Ясин горько усмехнулся и заявил:
— Вот я и жалуюсь только на то, что имеет лишь внешние недостатки!.. По правде говоря, претензии у меня только к самой красоте!.. Вот что довело меня до такой болезненной скуки. Это словно какой-то новый термин — его значение изумляет тебя в первый раз, так что ты всё повторяешь и повторяешь его и используешь, пока он не станет для тебя привычным, таким же, как другие — вроде «собака», «червяк», «урок», и остальных повседневных слов, а затем потеряет свою солидность и привлекательность. Ты даже, возможно, позабудешь само его значение, и он превратится просто в странный термин без смысла и способа использования.

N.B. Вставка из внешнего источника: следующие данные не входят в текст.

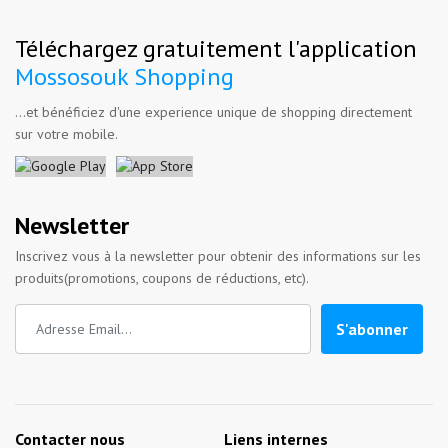
Téléchargez gratuitement l'application
Mossosouk Shopping
...et bénéficiez d'une experience unique de shopping directement
sur votre mobile.
Newsletter
Inscrivez vous à la newsletter pour obtenir des informations sur les
produits(promotions, coupons de réductions, etc).
S'abonner
Contacter nous
Liens internes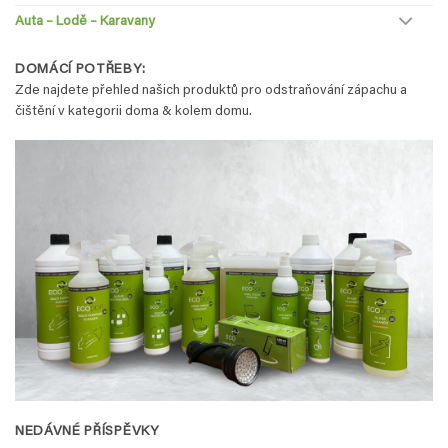
Auta – Lodě – Karavany
DOMÁCÍ POTŘEBY:
Zde najdete přehled našich produktů pro odstraňování zápachu a
čištění v kategorii doma & kolem domu.
NEDÁVNÉ PŘÍSPĚVKY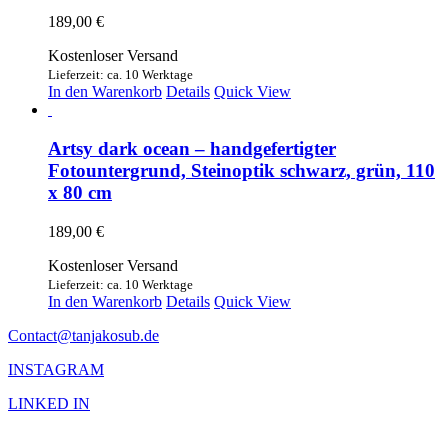
189,00
€
Kostenloser Versand
Lieferzeit: ca. 10 Werktage
In den Warenkorb
Details
Quick View
Artsy dark ocean – handgefertigter
Fotountergrund, Steinoptik schwarz, grün, 110
x 80 cm
189,00
€
Kostenloser Versand
Lieferzeit: ca. 10 Werktage
In den Warenkorb
Details
Quick View
Contact@tanjakosub.de
INSTAGRAM
LINKED IN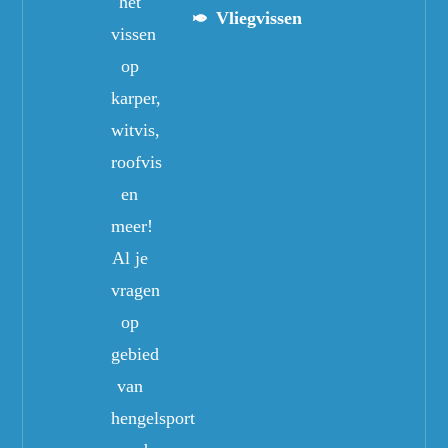
het
Vliegvissen
vissen
op
karper,
witvis,
roofvis
en
meer!
Al je
vragen
op
gebied
van
hengelsport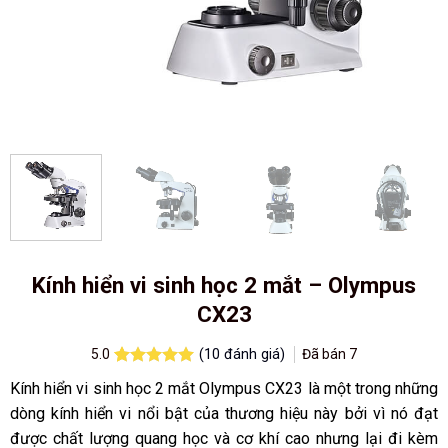
Kính hiển vi sinh học 2 mắt – Olympus
CX23
(
10
đánh giá)
Đã bán
7
5.0
5.0
10
trên 5
Kính hiển vi sinh học 2 mắt Olympus CX23 là một trong những
dựa trên
đánh giá
dòng kính hiển vi nổi bật của thương hiệu này bởi vì nó đạt
được chất lượng quang học và cơ khí cao nhưng lại đi kèm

А может, если кто-то другой обнаружит его в твоём сочинении, то удивится твоим знаниям, тогда как ты сам удивишься его невежеству. Не спрашивай о том, как пагубна красота, что таится в скуке, она кажется без уважительной причины скучной, а значит, это окончательный приговор… Если ты остерегаешься бесконечного разочарования, то это оправдано, и не удивляйся тому, что я говорю. Я прощаю тебе твоё удивление, так как ты наблюдаешь издалека, а красоту, как и мираж, можно увидать лишь издали…
Из-за горького тона его слов Фахми охватило сомнение — а был ли он прав, обвиняя брата вначале. Здесь виновата не сама человеческая природа: когда ему стало известно, как далеко Ясин сошёл с праведного пути, разве нельзя было допустить, что все претензии на самом деле из-за обычной его распущенности, что существовала и до женитьбы?!.. Он упорно предполагал это как человек, что отказывается терпеть крушение своих надежд. Ясин не придавал значения мнению Фахми, равно как не хотел открыто выразить то, что у него лежало на душе. Он просто продолжал разговор с той же светлой улыбкой, что играла на губах и раньше:
— Я начал, наконец, понимать отца в полной мере!.. Теперь я ясно понимаю, что сделало его таким придирчивым и заставило вечно вести погоню за любовью!.. Как ему удалось терпеть один и тот же вкус четверть века, когда меня скука убила всего-то спустя пять месяцев после свадьбы?!
Фахми, который встревожился, когда был упомянут отец, сказал:
— Даже если предположить, что твои жалобы исходят из того, что свойственно человеческой натуре, то решение, которое ты предвещаешь… — он хотел сказать «далеко от правильного пути», затем заменил на нечто более логичное и произнёс, — далеко от религии…
Ясин же, который довольствовался обычным, не слишком серьёзным отношением к религии, её велениям и запретам, сказал:
— Религия подтверждает моё мнение, то есть разрешат жениться на четырёх женщинах, помимо невольниц, которыми кишели дворцы халифов и богачей. Тогда понятно, что сама по себе красота, если она привычна и повседневна, становится скучной, вызывает болезнь и смерть…
Фахми улыбнулся и ответил:
— У нас был дедушка, который вечером ложился спать с одной женой, а утром вставал с другой, и ты, видимо, весь в него…
Вздохнув, Ясин пробормотал:
— Может и так…
Но даже в такой момент Ясин не осмеливался воплотить в жизнь одно из своих бурных мечтаний, даже когда вернулся в кофейню, а потом в бар. Он колебался перед тем, как сделать последний шаг и заглянуть как бы ненароком к Занубе или к кому-то ещё. Что же заставляло его задуматься и никак не решиться на этот шаг?… Возможно, у него было чувство ответственности по отношению к своей семейной жизни, а может быть, он просто не мог избавиться от набожного страха по поводу того, что в исламе говорилось о «муже-прелюбодее», и как он был убеждён, это совсем не то же самое, что «холостой прелюбодей». Может быть, причиной тому было его глубокое разочарование, что отбило у него всю охоту к удовольствиям в этом мире, так что он очнулся. Хотя ни одна из этих причин не была серьёзным препятствием на его пути, которая могла бы остановить привычный черёд его жизни. В жизни отца присутствовало искушение, перед которым не мог устоять и сын, и жена отца казалось ему мудрой: он сравнивал её со своей женой, и воображение уже раскладывало по полочкам их совместную жизнь на примере жизни Амины. Да, ему очень хотелось, чтобы Зейнаб почувствовала уверенность в жизни, которую она способна прожить с ним, как и жена его отца была уверена в своей. Он всеми силами стремился возвращаться домой под утро, так же удачно, как и отец, и наслаждаться тем, что в доме царила тишина, а жена мирно спала. Вот так, и только так семейная жизнь казалась ему вполне сносной, хотя ей и не доставало всех достоинств.